> **What the task asks**:
Before repeating the entries below, strip out every picture and keep all else as it is.

> **Provided information**:
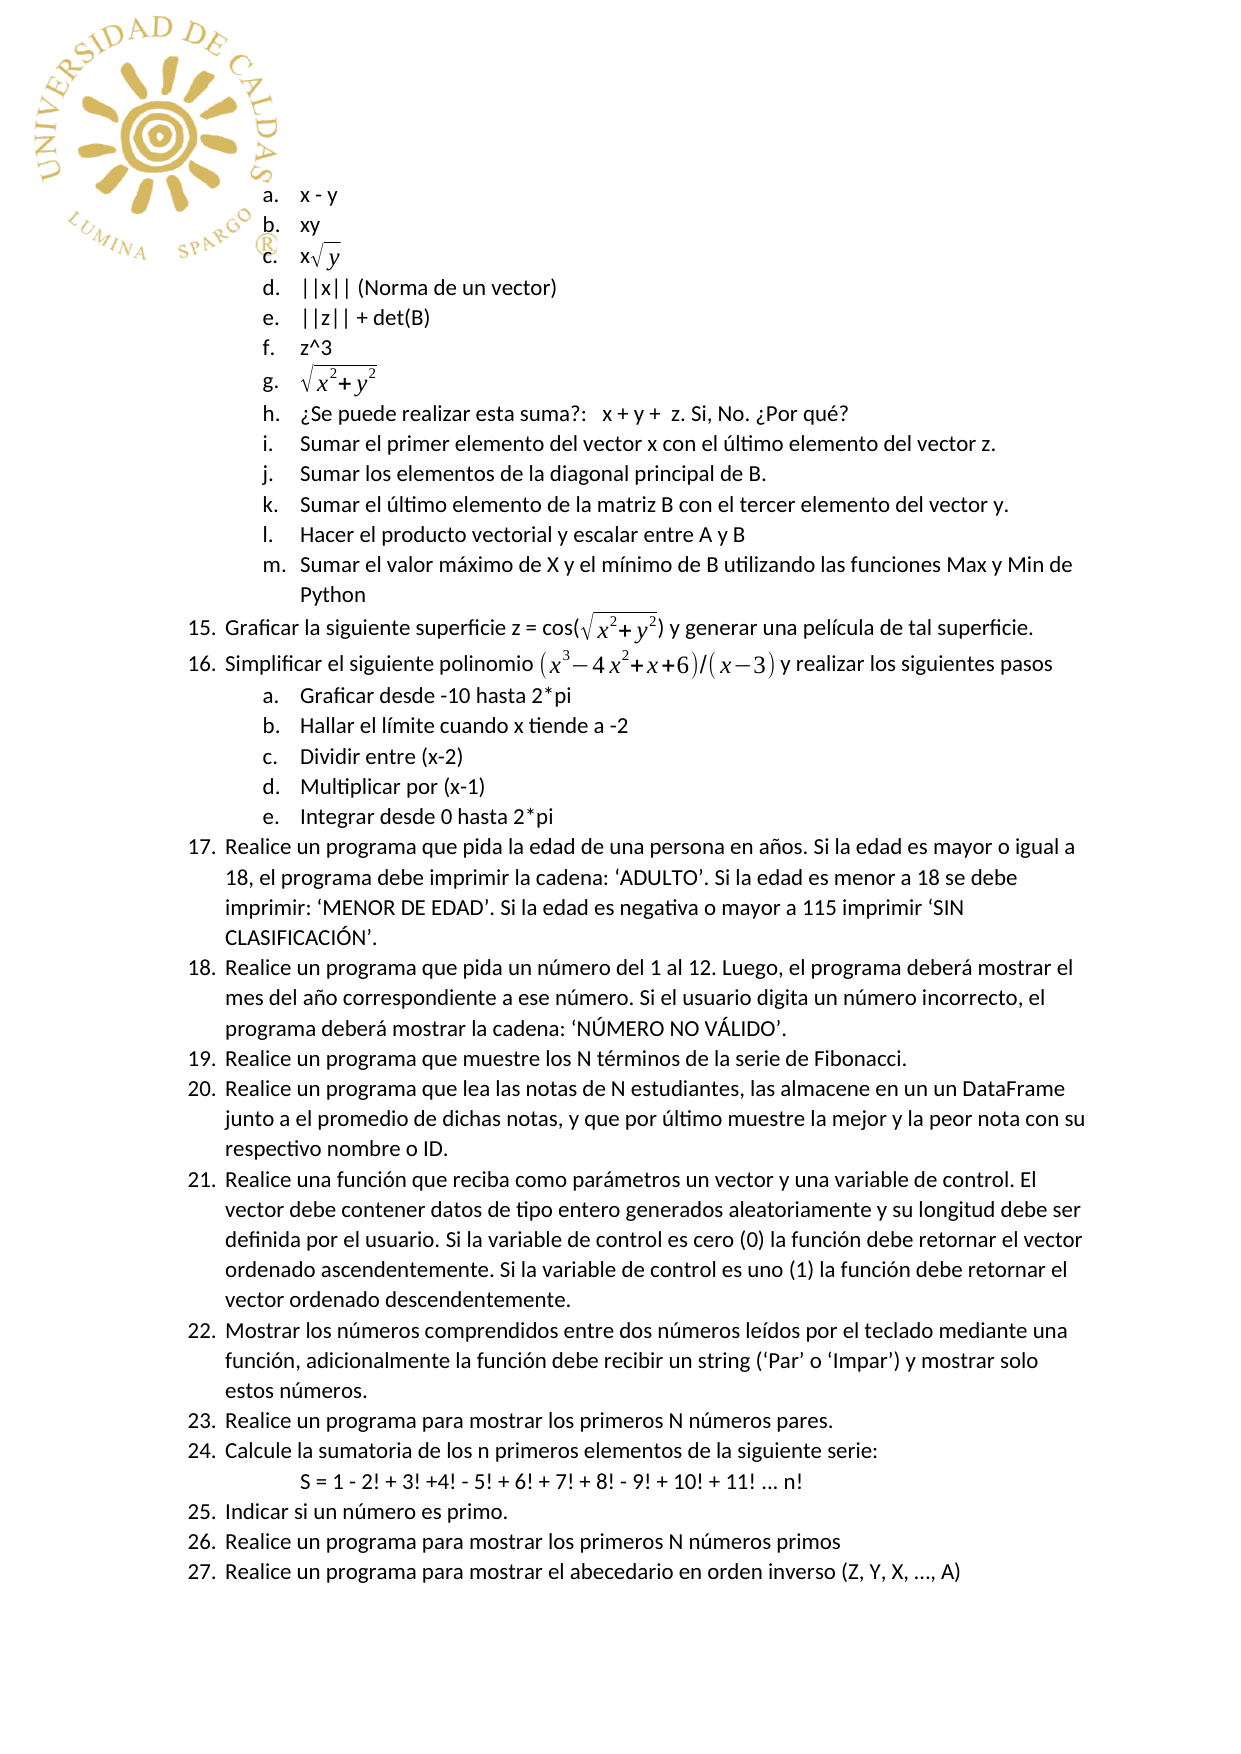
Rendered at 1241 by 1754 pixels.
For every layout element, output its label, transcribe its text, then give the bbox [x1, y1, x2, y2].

list ¿Se puede realizar esta suma?: x + y + z. Si, No. ¿Por qué? [262, 399, 1090, 427]
list Hacer el producto vectorial y escalar entre A y B [262, 520, 1090, 548]
list Multiplicar por (x-1) [262, 772, 1090, 800]
list Calcule la sumatoria de los n primeros elementos de la siguiente serie: [187, 1437, 1090, 1465]
list Mostrar los números comprendidos entre dos números leídos por el teclado mediante una función, adicionalmente la función debe recibir un string (‘Par’ o ‘Impar’) y mostrar solo estos números. [187, 1316, 1090, 1404]
list z^3 [262, 333, 1090, 361]
list Realice un programa para mostrar los primeros N números primos [187, 1527, 1090, 1555]
list Dividir entre (x-2) [262, 742, 1090, 770]
list Realice una función que reciba como parámetros un vector y una variable de control. El vector debe contener datos de tipo entero generados aleatoriamente y su longitud debe ser definida por el usuario. Si la variable de control es cero (0) la función debe retornar el vector ordenado ascendentemente. Si la variable de control es uno (1) la función debe retornar el vector ordenado descendentemente. [187, 1165, 1090, 1314]
list Realice un programa que lea las notas de N estudiantes, las almacene en un un DataFrame junto a el promedio de dichas notas, y que por último muestre la mejor y la peor nota con su respectivo nombre o ID. [187, 1074, 1090, 1163]
list Realice un programa para mostrar los primeros N números pares. [187, 1406, 1090, 1434]
list Realice un programa que pida la edad de una persona en años. Si la edad es mayor o igual a 18, el programa debe imprimir la cadena: ‘ADULTO’. Si la edad es menor a 18 se debe imprimir: ‘MENOR DE EDAD’. Si la edad es negativa o mayor a 115 imprimir ‘SIN CLASIFICACIÓN’. [187, 832, 1090, 951]
list Sumar el primer elemento del vector x con el último elemento del vector z. [262, 429, 1090, 457]
list Realice un programa que muestre los N términos de la serie de Fibonacci. [187, 1044, 1090, 1072]
list Hallar el límite cuando x tiende a -2 [262, 712, 1090, 740]
list Sumar el último elemento de la matriz B con el tercer elemento del vector y. [262, 490, 1090, 518]
list x - y [262, 180, 1090, 208]
text S = 1 - 2! + 3! +4! - 5! + 6! + 7! + 8! - 9! + 10! + 11! ... n! [225, 1467, 1090, 1495]
list Sumar el valor máximo de X y el mínimo de B utilizando las funciones Max y Min de Python [262, 550, 1090, 608]
list xy [262, 210, 1090, 238]
list Integrar desde 0 hasta 2*pi [262, 802, 1090, 830]
list Sumar los elementos de la diagonal principal de B. [262, 459, 1090, 487]
list Realice un programa para mostrar el abecedario en orden inverso (Z, Y, X, …, A) [187, 1557, 1090, 1586]
list Graficar la siguiente superficie z = cos() y generar una película de tal superficie. [187, 611, 1090, 644]
list ||x|| (Norma de un vector) [262, 273, 1090, 301]
list x [262, 241, 1090, 270]
picture [33, 14, 278, 260]
list Simplificar el siguiente polinomio y realizar los siguientes pasos [187, 646, 1090, 679]
list ||z|| + det(B) [262, 303, 1090, 331]
list Indicar si un número es primo. [187, 1497, 1090, 1525]
list Graficar desde -10 hasta 2*pi [262, 681, 1090, 709]
list Realice un programa que pida un número del 1 al 12. Luego, el programa deberá mostrar el mes del año correspondiente a ese número. Si el usuario digita un número incorrecto, el programa deberá mostrar la cadena: ‘NÚMERO NO VÁLIDO’. [187, 953, 1090, 1042]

> **Task solution**:
Rendered at 1241 by 1754 pixels.
For every layout element, output its label, transcribe its text, then give the bbox [x1, y1, x2, y2].

list ¿Se puede realizar esta suma?: x + y + z. Si, No. ¿Por qué? [262, 399, 1090, 427]
list Hacer el producto vectorial y escalar entre A y B [262, 520, 1090, 548]
list Multiplicar por (x-1) [262, 772, 1090, 800]
list Calcule la sumatoria de los n primeros elementos de la siguiente serie: [187, 1437, 1090, 1465]
list Mostrar los números comprendidos entre dos números leídos por el teclado mediante una función, adicionalmente la función debe recibir un string (‘Par’ o ‘Impar’) y mostrar solo estos números. [187, 1316, 1090, 1404]
list z^3 [262, 333, 1090, 361]
list Realice un programa para mostrar los primeros N números primos [187, 1527, 1090, 1555]
list Dividir entre (x-2) [262, 742, 1090, 770]
list Realice una función que reciba como parámetros un vector y una variable de control. El vector debe contener datos de tipo entero generados aleatoriamente y su longitud debe ser definida por el usuario. Si la variable de control es cero (0) la función debe retornar el vector ordenado ascendentemente. Si la variable de control es uno (1) la función debe retornar el vector ordenado descendentemente. [187, 1165, 1090, 1314]
list Realice un programa que lea las notas de N estudiantes, las almacene en un un DataFrame junto a el promedio de dichas notas, y que por último muestre la mejor y la peor nota con su respectivo nombre o ID. [187, 1074, 1090, 1163]
list Realice un programa para mostrar los primeros N números pares. [187, 1406, 1090, 1434]
list Realice un programa que pida la edad de una persona en años. Si la edad es mayor o igual a 18, el programa debe imprimir la cadena: ‘ADULTO’. Si la edad es menor a 18 se debe imprimir: ‘MENOR DE EDAD’. Si la edad es negativa o mayor a 115 imprimir ‘SIN CLASIFICACIÓN’. [187, 832, 1090, 951]
list Sumar el primer elemento del vector x con el último elemento del vector z. [262, 429, 1090, 457]
list Realice un programa que muestre los N términos de la serie de Fibonacci. [187, 1044, 1090, 1072]
list Hallar el límite cuando x tiende a -2 [262, 712, 1090, 740]
list Sumar el último elemento de la matriz B con el tercer elemento del vector y. [262, 490, 1090, 518]
list x - y [262, 180, 1090, 208]
text S = 1 - 2! + 3! +4! - 5! + 6! + 7! + 8! - 9! + 10! + 11! ... n! [225, 1467, 1090, 1495]
list Sumar el valor máximo de X y el mínimo de B utilizando las funciones Max y Min de Python [262, 550, 1090, 608]
list xy [262, 210, 1090, 238]
list Integrar desde 0 hasta 2*pi [262, 802, 1090, 830]
list Sumar los elementos de la diagonal principal de B. [262, 459, 1090, 487]
list Realice un programa para mostrar el abecedario en orden inverso (Z, Y, X, …, A) [187, 1557, 1090, 1586]
list Graficar la siguiente superficie z = cos() y generar una película de tal superficie. [187, 611, 1090, 644]
list ||x|| (Norma de un vector) [262, 273, 1090, 301]
list x [262, 241, 1090, 270]
picture [33, 14, 278, 260]
list Simplificar el siguiente polinomio y realizar los siguientes pasos [187, 646, 1090, 679]
list ||z|| + det(B) [262, 303, 1090, 331]
list Indicar si un número es primo. [187, 1497, 1090, 1525]
list Graficar desde -10 hasta 2*pi [262, 681, 1090, 709]
list Realice un programa que pida un número del 1 al 12. Luego, el programa deberá mostrar el mes del año correspondiente a ese número. Si el usuario digita un número incorrecto, el programa deberá mostrar la cadena: ‘NÚMERO NO VÁLIDO’. [187, 953, 1090, 1042]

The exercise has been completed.